## Task prompt
Return every line from the records below in which the word "border" is found.
*-*-*
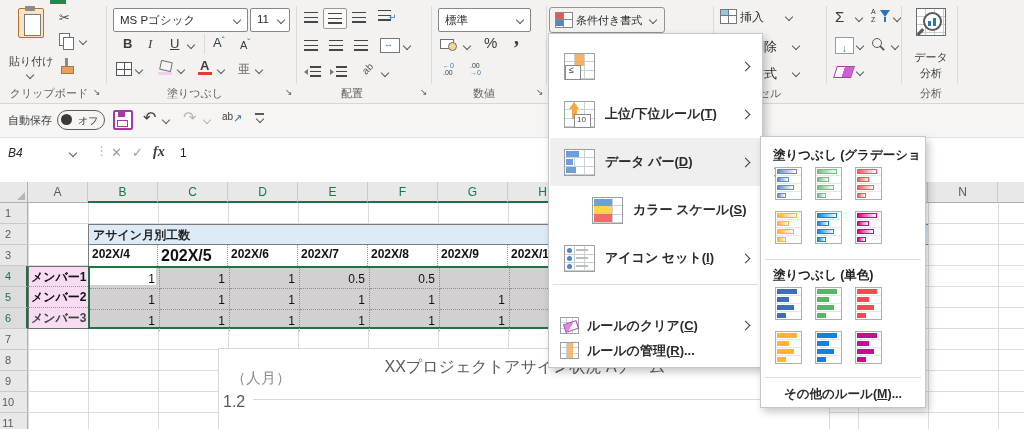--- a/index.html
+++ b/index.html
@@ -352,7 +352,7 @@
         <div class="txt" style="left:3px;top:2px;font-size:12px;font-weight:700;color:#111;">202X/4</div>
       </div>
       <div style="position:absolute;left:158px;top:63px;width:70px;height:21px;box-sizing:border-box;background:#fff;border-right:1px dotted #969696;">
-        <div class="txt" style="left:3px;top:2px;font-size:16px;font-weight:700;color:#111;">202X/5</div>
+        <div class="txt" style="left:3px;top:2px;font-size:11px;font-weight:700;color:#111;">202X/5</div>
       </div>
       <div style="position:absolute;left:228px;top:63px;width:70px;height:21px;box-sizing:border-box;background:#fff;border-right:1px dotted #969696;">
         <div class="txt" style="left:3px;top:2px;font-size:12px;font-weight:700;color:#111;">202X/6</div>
*-*-*
## Reply
       <div style="position:absolute;left:158px;top:63px;width:70px;height:21px;box-sizing:border-box;background:#fff;border-right:1px dotted #969696;">
       <div style="position:absolute;left:228px;top:63px;width:70px;height:21px;box-sizing:border-box;background:#fff;border-right:1px dotted #969696;">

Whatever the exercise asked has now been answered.